The Atlantic coast is home to a number of distinct communities including Rama, Miskito and Garifuna people. We managed to visit two villages, the first was Awas.
It’s a Miskito community descended from the original indigenous people of this area. Fishing remains the traditional occupation. The few households live in small wooden stilt houses on a grassy area beside the sea. The land is eroding – we learnt that a palm tree on a small island nearby was once the centre of the village. The only brick built buildings are the baptist church and school; the small houses are timber built and raised off the ground. They are mostly in pretty good condition compared to what we’ve seen elsewhere, although the inhabitants are clearly impoverished.

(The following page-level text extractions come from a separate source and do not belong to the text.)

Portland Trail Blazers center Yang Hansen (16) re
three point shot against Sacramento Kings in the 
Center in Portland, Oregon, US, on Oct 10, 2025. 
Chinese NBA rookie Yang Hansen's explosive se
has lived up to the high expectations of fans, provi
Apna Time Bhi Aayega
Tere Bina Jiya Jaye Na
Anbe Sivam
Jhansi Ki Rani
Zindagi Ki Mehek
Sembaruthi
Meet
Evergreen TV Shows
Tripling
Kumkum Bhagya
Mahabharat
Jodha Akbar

This part of the country is called the Autonomous Region of the South Caribbean Coast which indicates a degree of local control. However the national government presence is evident and possibly there has been housing assistance.

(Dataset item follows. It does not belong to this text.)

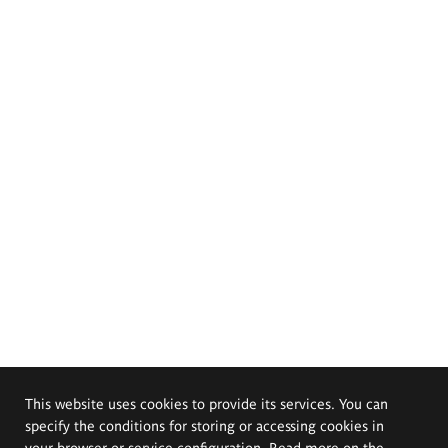
This website uses cookies to provide its services. You can
specify the conditions for storing or accessing cookies in
your browser or service configuration. Read more on the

Apparently Awas is a popular destination for Nicaraguan families from the cities during the Easter holidays. A number of ‘ranchos’ (concrete circles shaded by palm roofs) have been provided and there is a large restaurant, only open at busy times. It was all closed up on our visit.
A couple of people stopped to talk. One walked off as soon we identified ourselves as tourist people, not ‘Witness People’. Jehovah’s Witnesses have a strong presence here.
After our paddle, Mr Orlando came out to talk to us. He explained he has been trained to work with tourists and acts as a guide. He showed us some glowing references. He also makes jewellery from dried fruits and seeds so we bought a necklace and a lump of Ms Orlando’s delicious gingerbread.
The walk back to Pearl Lagoon was too much for us – we rode back in a moto-taxi (tuctuc)!
We had taken our lunch but, as we hoped to swim, nothing of any value, which means we have no photographs other than this one of me modelling the necklace!